Compute Mean Decrease Impurity (MDI) and Permutation Feature Importance (PFI) from the optimal random forest built in the previous question.
Build and fine-tune Adaboost model using AdaBoostRegressor from sklearn.ensemble. Compute both feature importances for this model and report its test performace.
Build and fine-tune XGBoost from XGboost. Compute both feature importances for the model and report the test performance.

# To do

D. Consensual Aggregation and Stacking

Build consensual aggregators and stacking models then report their test performances.
Compare to the previous models. Conclude.

# To do

E. Neural Network.

Design a neural network to predict the testing data and compute its RMSE.
Compre to the previous results and conclude.

2. Kaggle Stroke Dataset

Stroke, also known as a cerebrovascular accident (CVA), occurs when blood flow to a part of the brain is interrupted or reduced, depriving brain tissue of oxygen and nutrients.
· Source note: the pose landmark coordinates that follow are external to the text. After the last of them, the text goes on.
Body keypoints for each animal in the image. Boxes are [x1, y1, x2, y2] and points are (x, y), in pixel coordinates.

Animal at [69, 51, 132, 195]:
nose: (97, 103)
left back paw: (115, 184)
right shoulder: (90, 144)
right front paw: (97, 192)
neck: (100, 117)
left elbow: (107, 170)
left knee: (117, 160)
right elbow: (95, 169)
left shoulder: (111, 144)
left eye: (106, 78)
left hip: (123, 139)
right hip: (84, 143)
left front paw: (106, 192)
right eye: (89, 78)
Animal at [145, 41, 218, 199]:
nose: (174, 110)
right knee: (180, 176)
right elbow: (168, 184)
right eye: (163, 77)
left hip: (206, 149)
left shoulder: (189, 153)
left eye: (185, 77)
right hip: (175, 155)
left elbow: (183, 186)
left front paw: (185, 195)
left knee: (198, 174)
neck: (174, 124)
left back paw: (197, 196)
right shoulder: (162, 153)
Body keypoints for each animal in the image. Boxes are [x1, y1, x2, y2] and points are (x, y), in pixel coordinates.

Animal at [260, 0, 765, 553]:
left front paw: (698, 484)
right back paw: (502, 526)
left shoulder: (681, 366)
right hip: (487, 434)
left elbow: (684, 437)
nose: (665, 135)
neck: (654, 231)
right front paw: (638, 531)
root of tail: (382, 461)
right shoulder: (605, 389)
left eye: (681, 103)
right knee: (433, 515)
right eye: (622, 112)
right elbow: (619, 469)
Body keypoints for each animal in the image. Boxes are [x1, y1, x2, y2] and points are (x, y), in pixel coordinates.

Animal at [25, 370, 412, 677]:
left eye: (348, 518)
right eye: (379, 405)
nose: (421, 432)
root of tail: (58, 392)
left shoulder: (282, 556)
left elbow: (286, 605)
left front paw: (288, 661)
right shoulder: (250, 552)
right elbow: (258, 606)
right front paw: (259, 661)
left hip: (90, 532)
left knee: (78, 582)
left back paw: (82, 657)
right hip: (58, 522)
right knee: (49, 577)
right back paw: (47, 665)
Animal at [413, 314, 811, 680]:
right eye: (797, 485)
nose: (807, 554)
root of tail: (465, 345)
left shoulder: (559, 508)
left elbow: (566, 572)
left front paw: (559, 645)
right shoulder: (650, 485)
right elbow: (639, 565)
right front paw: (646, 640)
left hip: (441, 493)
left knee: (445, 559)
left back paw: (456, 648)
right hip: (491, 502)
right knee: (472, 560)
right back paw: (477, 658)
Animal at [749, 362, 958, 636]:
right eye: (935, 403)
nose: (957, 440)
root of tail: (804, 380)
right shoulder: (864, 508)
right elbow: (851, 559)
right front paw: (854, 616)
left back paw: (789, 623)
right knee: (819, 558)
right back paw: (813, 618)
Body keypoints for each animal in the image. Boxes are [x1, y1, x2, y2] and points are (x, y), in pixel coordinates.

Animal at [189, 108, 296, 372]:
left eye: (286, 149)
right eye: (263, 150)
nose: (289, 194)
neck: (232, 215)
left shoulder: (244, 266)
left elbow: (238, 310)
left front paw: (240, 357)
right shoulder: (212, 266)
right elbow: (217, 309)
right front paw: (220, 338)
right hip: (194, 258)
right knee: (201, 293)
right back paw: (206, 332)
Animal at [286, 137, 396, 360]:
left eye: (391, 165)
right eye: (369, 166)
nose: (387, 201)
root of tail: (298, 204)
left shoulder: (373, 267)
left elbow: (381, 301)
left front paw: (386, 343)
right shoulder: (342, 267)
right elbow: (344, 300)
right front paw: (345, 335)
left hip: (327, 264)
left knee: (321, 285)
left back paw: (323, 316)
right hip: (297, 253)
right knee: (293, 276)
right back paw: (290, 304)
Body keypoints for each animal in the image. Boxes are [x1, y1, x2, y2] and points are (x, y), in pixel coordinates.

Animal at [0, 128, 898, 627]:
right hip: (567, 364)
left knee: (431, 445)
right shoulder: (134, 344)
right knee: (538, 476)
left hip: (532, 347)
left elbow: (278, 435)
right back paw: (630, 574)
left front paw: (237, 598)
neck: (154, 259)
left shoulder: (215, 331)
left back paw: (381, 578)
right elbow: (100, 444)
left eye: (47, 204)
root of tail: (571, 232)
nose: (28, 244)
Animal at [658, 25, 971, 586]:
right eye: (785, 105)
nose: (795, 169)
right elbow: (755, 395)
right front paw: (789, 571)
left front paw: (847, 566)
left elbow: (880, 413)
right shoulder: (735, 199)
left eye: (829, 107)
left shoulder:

This dataset contains information such as age, gender, hypertension, heart disease, marital status, work type, residence type, average glucose level, and body mass index (BMI). The goal is to use this data to build predictive models that can help identify individuals at high risk of stroke, enabling early intervention and potentially saving lives. It is a very highly imbalanced dataset, you may face challenges in building a model. Random sampling and weighting methods may be considered. For more information, see: Kaggle Stroke Dataset.

path = kagglehub.dataset_download("fedesoriano/stroke-prediction-dataset")

data = pd.read_csv(path + '/healthcare-dataset-stroke-data.csv')
data.head()

	id	gender	age	hypertension	heart_disease	ever_married	work_type	Residence_type	avg_glucose_level	bmi	smoking_status	stroke
0	9046	Male	67.0	0	1	Yes	Private	Urban	228.69	36.6	formerly smoked	1
1	51676	Female	61.0	0	0	Yes	Self-employed	Rural	202.21	NaN	never smoked	1
2	31112	Male	80.0	0	1	Yes	Private	Rural	105.92	32.5	never smoked	1
3	60182	Female	49.0	0	0	Yes	Private	Urban	171.23	34.4	smokes	1
4	1665	Female	79.0	1	0	Yes	Self-employed	Rural	174.12	24.0	never smoked	1

References

\(^{\text{📚}}\) Bagging predictors, Breiman (1996).
\(^{\text{📚}}\) The strength of weak learnability, Robert E. Schapire (1990)..
\(^{\text{📚}}\) COBRA: A combined regression strategy, Beau et al. (2016).
\(^{\text{📚}}\) Gradient COBRA: A kernel-based consensual aggregation for regression, Has (2023).
\(^{\text{📚}}\) Aggregation using input–output trade-off, Fischer & Mougeot (2019).
\(^{\text{📚}}\) Super Learner, M. J. Van der Laan (2007).